Unless there is a plat to support NDB on any big endian platform (are any current platforms big endian?) it may be better to either close this or just add a configure check to no longer build on big endian platforms.
[5 Mar 2015 11:29] Mikael Ronström
Pretty sure SPARC is still big endian.
[18 Dec 2015 20:59] Gustaf Thorslund
Hi Stewart,

Using 7.3.7 I've verified this bug almost as described. System used was qemu-system-ppc64 running Debian Jessie. Due to this I also had to update some timeout variables, both for ndbd and mtr. I also had to copy storage/ndb/src/kernel/vm/mt-asm.h from 7.4.9 to get it to compile at all.

$ ./mysql-test/mtr ndb.ndb_restore_conv_more |& tee ndb.ndb_restore_conv_more.log

.
.
ndb.ndb_restore_conv_more                [ fail ]
        Test ended at 2015-12-18 16:29:44

CURRENT_TEST: ndb.ndb_restore_conv_more
/home/gustaf/src/mysql-cluster-gpl-7.3.7/storage/ndb/tools/ndb_lib_move_data.cpp:1048: require((code != 0)) failed

   1043 void
   1044 Ndb_move_data::set_error_code(int code, const char* fmt, ...)
   1045 {
   1046   va_list ap;
   1047   va_start(ap, fmt);
   1048   require(code != 0);
   1049   Error& e = m_error;
   1050   e.code = code;
   1051   my_vsnprintf(e.message, sizeof(e.message), fmt, ap);
   1052   va_end(ap);
   1053 }

$ tail mysql-test/var/log/ndb.ndb_restore_conv_more/tmp/ndb_testrun.log
Processing data in table: test/def/NDB$BLOB_18_3(20) fragment 1
_____________________________________________________
Processing data in table: test/def/NDB$BLOB_18_3(20) fragment 3
_____________________________________________________
Processing data in table: test/def/NDB$BLOB_18_3(20) fragment 5
_____________________________________________________
Processing data in table: test/def/NDB$BLOB_18_3(20) fragment 7
Opening file '/home/gustaf/src/mysql-cluster-gpl-7.3.7/build/mysql-test/var/mysql_cluster.1//BACKUP/BACKUP-8/BACKUP-8.2.log'
File size 1024 bytes
Restored 590 tuples and 0 log entries

$ cat /proc/cpuinfo 
processor	: 0
cpu		: POWER7 (raw), altivec supported
clock		: 1000.000000MHz
revision	: 2.3 (pvr 003f 0203)

timebase	: 512000000
platform	: pSeries
model		: IBM pSeries (emulated by qemu)
machine		: CHRP IBM pSeries (emulated by qemu)

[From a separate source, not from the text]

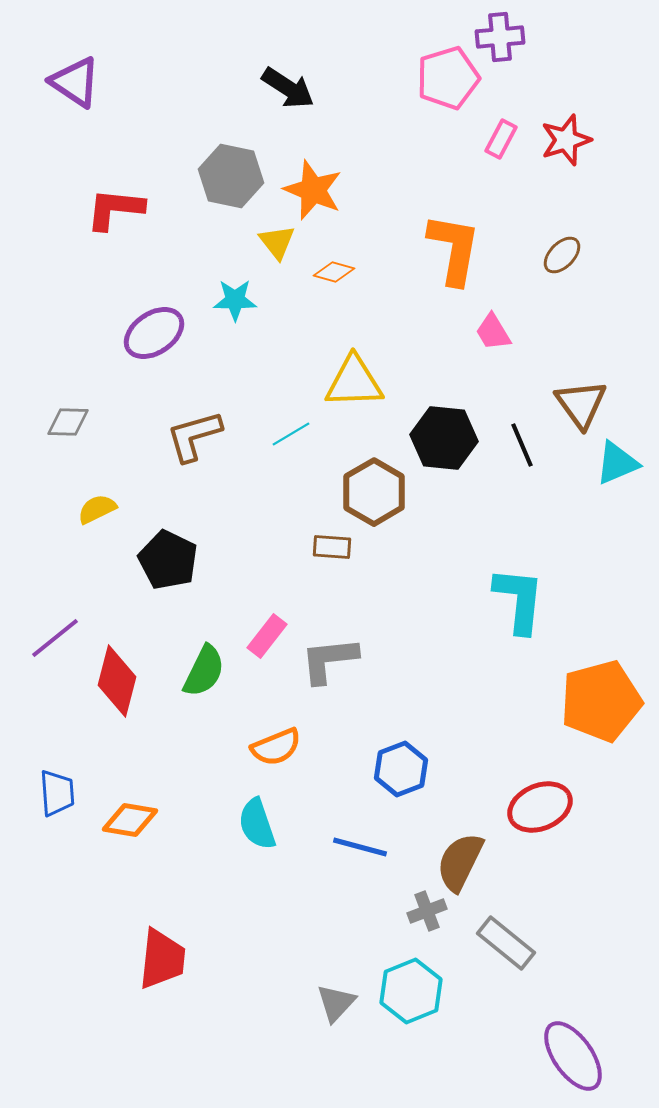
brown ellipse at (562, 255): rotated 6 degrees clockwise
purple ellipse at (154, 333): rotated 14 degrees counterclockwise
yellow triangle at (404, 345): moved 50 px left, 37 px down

If I instead try the current version 7.4.9 I cannot reproduce the bug:
ndb.ndb_restore_conv_more                [ pass ]  7769970
--------------------------------------------------------------------------
The servers were restarted 0 times
Spent 7769.970 of 8369 seconds executing testcases

Completed: All 1 tests were successful.

real	139m29.313s
user	46m59.335s
sys	91m31.128s

Could you try the current GA too?

/Gustaf
[19 Jan 2016 1:00] Bugs System
No feedback was provided for this bug for over a month, so it is
being suspended automatically. If you are able to provide the
information that was originally requested, please do so and change
the status of the bug back to "Open".